_DOCUMENT SECTION_.
Well hello there, reality check… I suppose I should have been expecting you the first week of service, but man has it been intense. Even as I’m writing this blog, I am still processing a lot of what I have seen, heard, and experienced. I knew that this trip would be life-changing, and God is making sure not a moment is wasted.
My team has been blessed this week to be exposed to and experience Kampala life from one extreme to the other. We would spend one evening in the slum with the street kids, and then spend one evening at a coffee shop that felt like being back at home. It’s both interesting and appalling at how such extreme first and third worlds can live next door to each other.
There’s so much to share, and it is still difficult to distill it down to just words. Street kids are boys and girls who have come to the city through some situation and are essentially homeless. They scavenge the streets during the day for plastic bottles for recycling money and scraps of food from the trash to eat. They are parent-less, barely clothed, and usually barefoot. The street kids I met were as young as 2 years old to adults who live there to be “uncles” in the slums. Their “normal” is getting high on kerosene, getting beat up for what little they do have on them, and getting chased off and rounded up by the police.

_ROWS_.
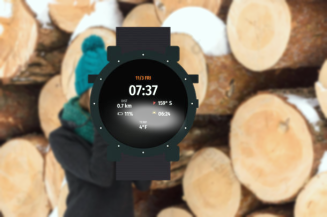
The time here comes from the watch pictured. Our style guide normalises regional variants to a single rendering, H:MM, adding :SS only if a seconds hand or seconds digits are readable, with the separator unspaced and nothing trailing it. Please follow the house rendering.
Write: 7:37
* * *
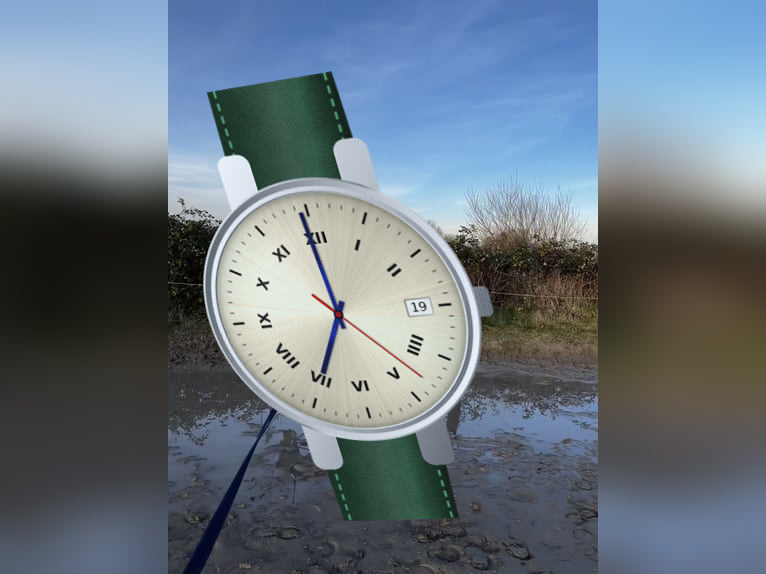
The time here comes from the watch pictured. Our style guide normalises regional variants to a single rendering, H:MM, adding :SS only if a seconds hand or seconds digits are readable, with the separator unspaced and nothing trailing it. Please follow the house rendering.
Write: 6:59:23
==
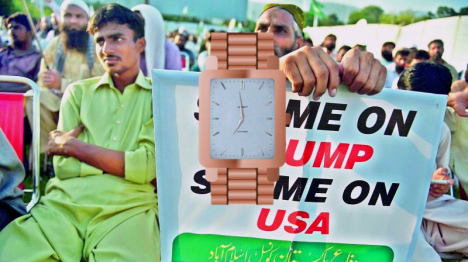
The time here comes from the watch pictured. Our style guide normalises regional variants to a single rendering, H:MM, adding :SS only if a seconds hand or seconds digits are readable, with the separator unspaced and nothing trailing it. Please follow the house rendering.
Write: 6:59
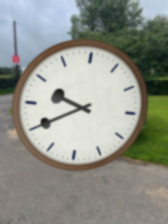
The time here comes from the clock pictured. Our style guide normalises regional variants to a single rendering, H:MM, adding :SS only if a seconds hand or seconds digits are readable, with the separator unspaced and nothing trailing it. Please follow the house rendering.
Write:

_SET PROBLEM 1_. Condense the paragraph of the blog post that begins "There's so much to share" into a bulleted list that keeps its main facts.
_SET PROBLEM 2_. Reproduce the words of the blog post between "There’s so much" and "by the police.", inclusive.
None of the records are used in any task.

_WRITTEN RESPONSE 1_.
- Putting the experience into words is still hard.
- Street kids are boys and girls who have come to the city through some situation and are essentially homeless.
- During the day they scavenge the streets for plastic bottles to recycle for money and for scraps of food in the trash.
- They have no parents, are barely clothed, and usually go barefoot.
- Those met ranged from 2-year-olds to adults who live in the slums as "uncles."
- Their "normal" includes getting high on kerosene, being beaten for what little they carry, and being chased off and rounded up by police.

_WRITTEN RESPONSE 2_.
There’s so much to share, and it is still difficult to distill it down to just words. Street kids are boys and girls who have come to the city through some situation and are essentially homeless. They scavenge the streets during the day for plastic bottles for recycling money and scraps of food from the trash to eat. They are parent-less, barely clothed, and usually barefoot. The street kids I met were as young as 2 years old to adults who live there to be “uncles” in the slums. Their “normal” is getting high on kerosene, getting beat up for what little they do have on them, and getting chased off and rounded up by the police.